Baylor College of Medicine and Texas Children’s Hospital Center for Vaccine Development today announced an extension of their ongoing collaboration with Infectious Disease Research Institute (IDRI) to advance its COVID-19 vaccine candidate, pursue a key manufacturing step and fill sufficient vials to accelerate the transition into Phase 1 clinical trials.
IDRI, a nonprofit global health organization, has expertise in vaccine formulations and adjuvant technologies and ensuring their availability and accessibility for use in low- and middle-income countries.
Through this alliance, Baylor and Texas Children’s, in conjunction with PATH, a global nonprofit organization dedicated to improving public health, will work with IDRI to formulate and vial enough of its COVID-19 vaccine to accelerate its testing into Phase 1 clinical trials. The aim is to have the Covid-19 vaccine evaluated in humans later this fall. Together, these institutions will prepare the stage for the advancement of a low-cost, safe and effective vaccine to prevent COVID-19 locally and globally.

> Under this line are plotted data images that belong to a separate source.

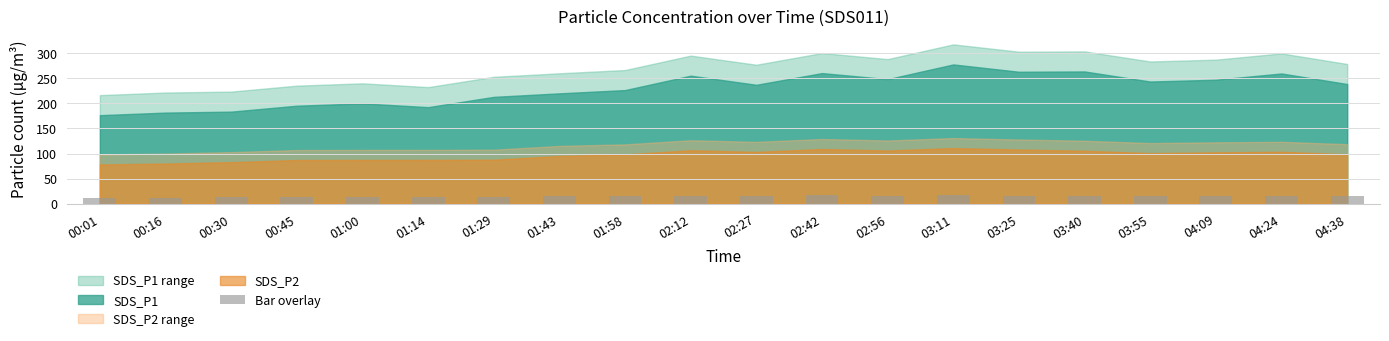

What is the value of the 2nd bar from the left?

12.0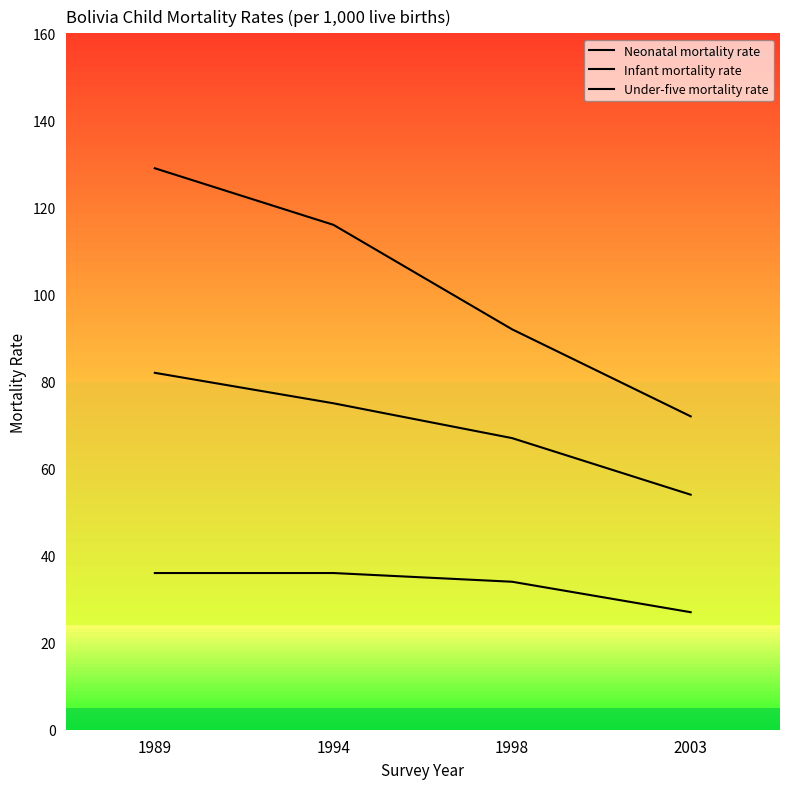

The Infant mortality rate series shows 13 at 2003. True or false?

False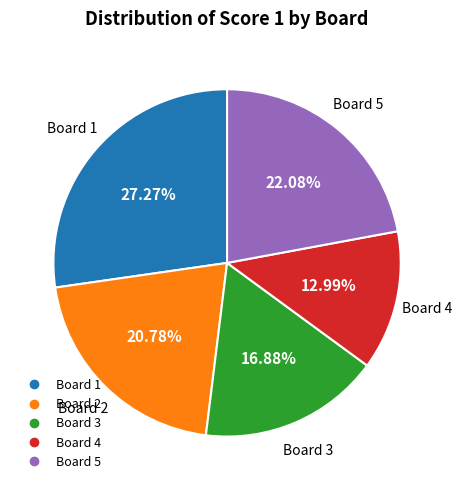

Does any single category account for the majority?

No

“An important and crucial step in the manufacturing of a safe and efficacious vaccine is its formulation with appropriate adjuvants,” said Dr. Maria Elena Bottazzi, associate dean of the National School of Tropical Medicine at Baylor and co-director of Texas Children’s Hospital Center for Vaccine Development. “Our goal is to collaborate with IDRI and rapidly take our vaccine candidate, currently stored in the freezer, and manufacture clinical grade vaccine formulations to accelerate their development and testing efforts in the clinic.”
“Our collaboration with IDRI has already allowed us to advance important neglected tropical disease vaccine formulations, such as the human hookworm and schistosomiasis vaccines, from the bench and into the clinic,” said Dr. Peter Hotez, also co-director of Texas Children’s Center for Vaccine Development and dean of the National School of Tropical Medicine at Baylor. “Similarly, we will accelerate our COVID-19 candidate and ensure we will have sufficient material to rapidly evaluate its safety and efficacy in the clinic.”
“IDRI is committed to the rapid development of an effective and safe vaccine to prevent infection with SARS-CoV-2,” said Dr. Corey Casper, IDRI’s Chief Executive Officer. “Our long-standing collaborations with the talented scientists at Baylor and vaccine experts at PATH allow us to quickly bring our manufacturing and adjuvant technology to this partnership. We believe this will significantly speed the development of a COVID-19 vaccine by reducing existing domestic limitations on production.”
This partnership is supported through the combined resources of Baylor and Texas’s Children’s Hospital including partial grant support received from LOVE Tito’s, the philanthropic arm of Tito’s Vodka, Inc.